Je voudrais insister sur quelques autres points, dans les sens : civilisationnel, philosophique, politique :

Le projet est incompréhensible et illisible pour la population locale. J’ai visité d’autres régions d’Europe, par exemple les Îles Orcades (nord Ecosse), où le vent est quasi-permanent, et où on n’a pas attendu les idées géniales des crânes d’œuf de  « start-ups » opportunistes pour se rendre compte qu’il peut rendre service directement aux gens dans leur vie quotidienne, par des installations modestes et modernes dérivant des moulins à vent ancestraux.

On en arrive donc très vite à la conclusion que l’énergie produite ici (s’il s’en produit de manière significative), n’est destinée ni à satisfaire des besoins de la population, ni même à économiser sur la dépense nationale d’énergie ; elle est destinée à être cumulée à la production d’énergie nucléaire, sans souci d’économie, et intégrée à un flux commercial aux mains de « trafiquants » assimilables aux barons de la drogue.

Depuis longtemps les technocrates ont défini l’espace rural, l’hyper-ruralité,  comme un terrain d’aventure ouvert à tous les caprices et délires du cerveau central urbain : dès qu’on annonce un confinement sanitaire, voilà les hordes de parisiens qui déboulent dans leurs « résidences secondaires » (ah bon, ils ont les moyens d’avoir deux maisons ? ) au risque avéré de diffuser les virus. Si le développement énergétique est à ce point nécessaire (alors qu’on devrait plus intelligemment veiller à son économie), pourquoi ne pas implanter une centrale nucléaire sur la Seine au Pont de l’Alma (elle ne serait pas plus dangereuse pour les parisiens qu’elle ne l’est pour les habitants de la Vienne, et le débit de la Seine est plus important que celui de notre rivière) ; pourquoi ne pas implanter un parc éolien tout le long des Champs Elysées, de l’Arc de Triomphe à la Concorde ; la « plus belle avenue du  Monde » ne devrait pas se sentir  plus défigurée par ces œuvres  d’Art contemporain que le beau chemin de Champagné… Notons également que les couloirs du métro sont des goulets très propices à des courants d’air violents vraisemblablement utilisables par des éoliennes adaptées ; relocalisons donc la production d’énergie sur les sites qui en ont besoin !…Et il y aura moins de pertes en ligne…

Dans le cas présent, on fait fi de l’avis des populations et de leurs représentants élus ; la Mairie de Magné est opposée au projet depuis le début ; mais que pèse cet avis devant une stratégie de type « colonial » ?
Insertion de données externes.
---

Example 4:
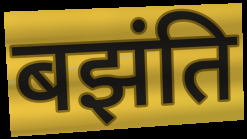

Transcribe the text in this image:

बझंति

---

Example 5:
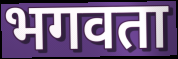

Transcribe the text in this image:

भगवता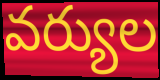
వర్యుల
Comme dans n’importe quelle épopée conquérante figurant à nos livres d’Histoire, des aventuriers modernes achètent l’accord de quelques « sauvages » avec des colifichets, de la verroterie (et une poignée d’euros) ; et tout le monde , notamment les générations à venir, subira les conséquences de ces projets court-termistes ; en effet (en Allemagne les projets éoliens sont arrêtés), d’ici à quelques années, quand « la mode » sera passée,  les sociétés d’exploitation n’existeront plus, ou se seront tellement transformées qu’elles ne seront plus responsables de leurs installations ; il nous restera alors leurs déchets dégradés ,inutilisables et indestructibles ; nous n’aurons que la solution de les faire visiter aux touristes, dans un grand parc dédié à la connerie humaine.
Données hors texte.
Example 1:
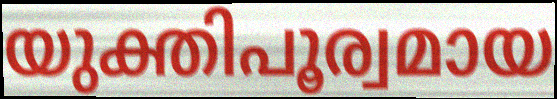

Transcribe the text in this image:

യുക്തിപൂര്വമായ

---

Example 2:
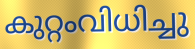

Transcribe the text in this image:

കുറ്റംവിധിച്ചു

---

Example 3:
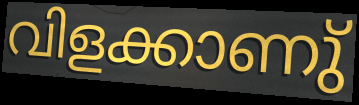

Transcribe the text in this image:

വിളക്കാണു്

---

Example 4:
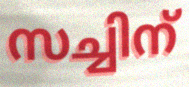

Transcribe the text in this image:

സച്ചിന്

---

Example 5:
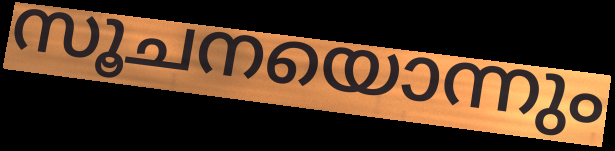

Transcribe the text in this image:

സൂചനയൊന്നുംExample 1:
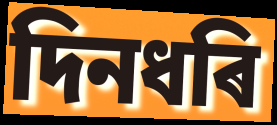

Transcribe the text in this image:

দিনধৰি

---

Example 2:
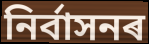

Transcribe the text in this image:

নিৰ্বাসনৰ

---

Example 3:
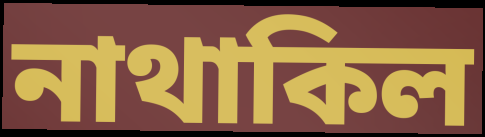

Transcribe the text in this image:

নাথাকিল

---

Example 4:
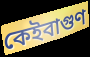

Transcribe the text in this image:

কেইবাগুণ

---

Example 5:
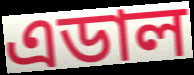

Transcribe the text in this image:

এডাল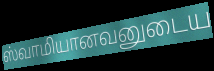
ஸ்வாமியானவனுடைய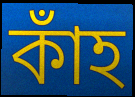
কাঁহ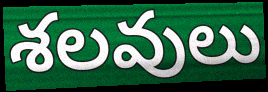
శలవులు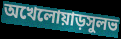
অখেলোয়াড়সুলভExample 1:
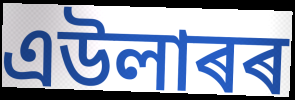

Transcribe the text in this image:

এউলাৰৰ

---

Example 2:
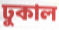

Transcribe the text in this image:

ঢুকাল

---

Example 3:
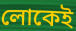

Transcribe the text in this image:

লোকেই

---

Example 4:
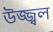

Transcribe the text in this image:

উজ্জ্বল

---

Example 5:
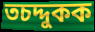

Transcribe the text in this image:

তচদ্দুকক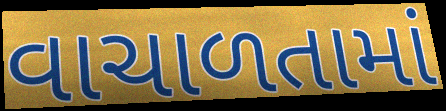
વાચાળતામાં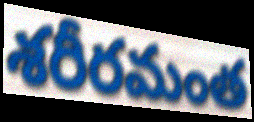
శరీరమంత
L’industrie capitaliste européenne pille les ressources des pays africains pour l’uranium et les métaux rares (qui alimentent entre autres les composants des éoliennes) ; de la même manière, elle pille l’espace rural et son énergie libre en la captant pour la transporter « ailleurs », avec la complicité de l’Etat.

J’ajoute en conclusion que, comme dans d’autres cas récents, l’enquête publique risque de n’être qu’un faux-nez et un alibi facile. Beaucoup de gens ne vont pas y répondre, parce qu’ils ne comprennent pas comment ça marche, par lassitude, et par manque d’explications…D’ailleurs, les chemins d’accès sont déjà tracés dans le Bois de la Talle, là où je vais aux champignons.

Le dernier danger à dénoncer est la destruction de la société villageoise ; de tels projets en effet exacerbent les prises de position et les opinions divergentes, et la convivialité propre à une communauté soudée vole en éclats.

Si notre vent local risque fort de ne pas être à la hauteur des mâts

Celui de l’intox est particulièrement violent.